« Léandre, l'amoureux de Lucinde, révèle à Sganarelle que Lucinde fait semblant d'être muette, afin d'échapper à un mariage forcé. Sganarelle décide d'aider les jeunes amoureux et trouve un stratagème pour qu'ils puissent se voir. Il demande à Léandre de se déguiser en apothicaire, c'est-à-dire en pharmacien, et tous deux se rendent chez Lucinde pour l'examiner. Celle-ci se met tout à coup à parler. »

Géronte. – Voilà ma fille qui parle ! Ô grande vertu1 du remède ! Ô admirable médecin ! Que je vous suis obligé2, Monsieur, de cette guérison merveilleuse ! et que puis-je faire pour vous après un tel service ?

Sganarelle, se promenant sur le théâtre et s'essuyant le front. – Voilà une maladie qui m'a bien donné de la peine !

Lucinde. – Oui, mon père, j'ai recouvré la parole : mais je l'ai recouvrée pour vous dire que je n'aurai jamais d'autre époux que Léandre, et que c'est inutilement que vous voulez me donner Horace.

Géronte. – Mais...

Lucinde. – Rien n'est capable d'ébranler la résolution que j'ai prise.

Géronte. – Quoi... ?

Lucinde. – Vous m'opposerez en vain4 de belles raisons.

Géronte. – Si...

Lucinde. – Tous vos discours ne serviront de rien.

Géronte. – Je...

Lucinde. – C'est une chose où je suis déterminée.

Géronte. – Mais...

Lucinde. – Il n'est puissance paternelle qui me puisse obliger à me marier malgré moi.

Géronte. – J'ai...

Lucinde. – Vous avez beau faire tous vos efforts.

Géronte. – Il...

Lucinde. – Mon cœur ne saurait se soumettre à cette tyrannie.

Géronte. – La...

Lucinde. – Et je me jetterai plutôt dans un couvent5 que d'épouser un homme que je n'aime point.

Géronte. – Mais...

Lucinde, parlant d'un ton de voix à étourdir. – Non. En aucune façon. Point d'affaires. Vous perdez le temps. Je n'en ferai rien. Cela est résolu.

Géronte. – Ah ! quelle impétuosité6 de paroles ! Il n'y a pas moyen d'y résister. Monsieur, je vous prie de la faire redevenir muette.

Sganarelle. – C'est une chose qui m'est impossible. Tout ce que je puis faire pour votre service est de vous rendre sourd, si vous voulez.

[Géronte remercie Sganarelle, qui lui propose alors de guérir Lucinde de sa « folie ».]
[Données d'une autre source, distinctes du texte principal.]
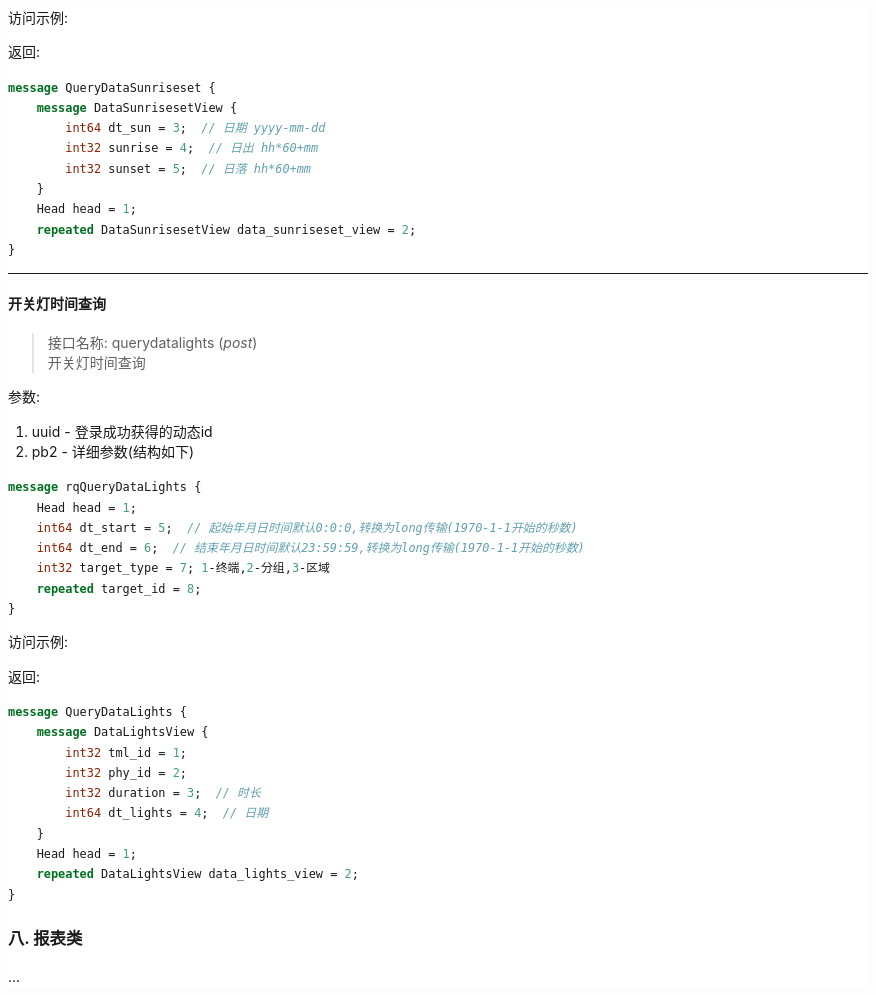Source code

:访问示例:

返回:

```protobuf
message QueryDataSunriseset {
    message DataSunrisesetView {
        int64 dt_sun = 3;  // 日期 yyyy-mm-dd
        int32 sunrise = 4;  // 日出 hh*60+mm
        int32 sunset = 5;  // 日落 hh*60+mm
    }
    Head head = 1;
    repeated DataSunrisesetView data_sunriseset_view = 2;
}
```

---

#### 开关灯时间查询

> 接口名称: querydatalights (*post*)  
> 开关灯时间查询

参数:  
1. uuid - 登录成功获得的动态id  
2. pb2 - 详细参数(结构如下)

```protobuf
message rqQueryDataLights {
    Head head = 1;
    int64 dt_start = 5;  // 起始年月日时间默认0:0:0,转换为long传输(1970-1-1开始的秒数)
    int64 dt_end = 6;  // 结束年月日时间默认23:59:59,转换为long传输(1970-1-1开始的秒数)
    int32 target_type = 7; 1-终端,2-分组,3-区域
    repeated target_id = 8;
}
```

访问示例:

返回:

```protobuf
message QueryDataLights {
    message DataLightsView {
        int32 tml_id = 1;
        int32 phy_id = 2;
        int32 duration = 3;  // 时长
        int64 dt_lights = 4;  // 日期
    }
    Head head = 1;
    repeated DataLightsView data_lights_view = 2;
}
```

### 八. 报表类

...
Sganarelle.- Notre apothicaire nous servira pour cette cure. (À Léandre) Un mot. Vous voyez que l'ardeur qu'elle a pour ce Léandre est tout à fait contraire aux volontés du père [...] et qu'il est nécessaire de trouver promptement un remède à ce mal, qui pourrait empirer par le retardement. Pour moi, je n'y en vois qu'un seul, qui est une prise de fuite purgative, que vous mêlerez comme il faut avec deux drachmes de matrimonium en pilules. Peut-être fera-t-elle quelque difficulté à prendre ce remède : mais comme vous êtes habile homme dans votre métier, c'est à vous de l'y résoudre, et de lui faire avaler la chose du mieux que vous pourrez. Allez-vous-en lui faire faire un petit tour de jardin [...] tandis que j'entretiendrai ici son père.

Question

1. Quels sentiments Géronte éprouve-t-il pour Sganarelle au tout début de l'extrait ? Pourquoi ? Ce sentiment est-il justifié

Question

2. En quoi la réaction qu'a Sganarelle au moment où Lucinde se met à parler est-elle comique ?

Question

3. Montrez que Lucinde semble être particulièrement bien « guérie » de sa « maladie ». Pour cela, commentez la longueur et la ponctuation des répliques de Géronte.

Question

Résumez ce que Lucinde dit à son père dans chacune de ses répliques.

En quoi cela est-il comique ?

Question

Que demande Géronte à Sganarelle ? Pourquoi cela est-il comique ?

À quelle remarque sur les femmes, faite par Sganarelle dans l'extrait 2, cela fait-il écho ?

Question

La fin d'une comédie doit être heureuse. En quoi la fin de cet extrait annonce-t-elle un dénouement heureux ?

Définition :

Comédie : pièce de théâtre utilisant le registre comique et dont la fin est heureuse.

Définition : A retenir

Pour qu'il y ait une histoire, une dynamique, il faut qu'il y ait des oppositions entre les personnages ; l'opposition entre les sexes (et les critiques que chaque sexe peut formuler envers l'autre) est une source traditionnelle de comique, cette opposition se fonde sur les stéréotypes féminins et masculins.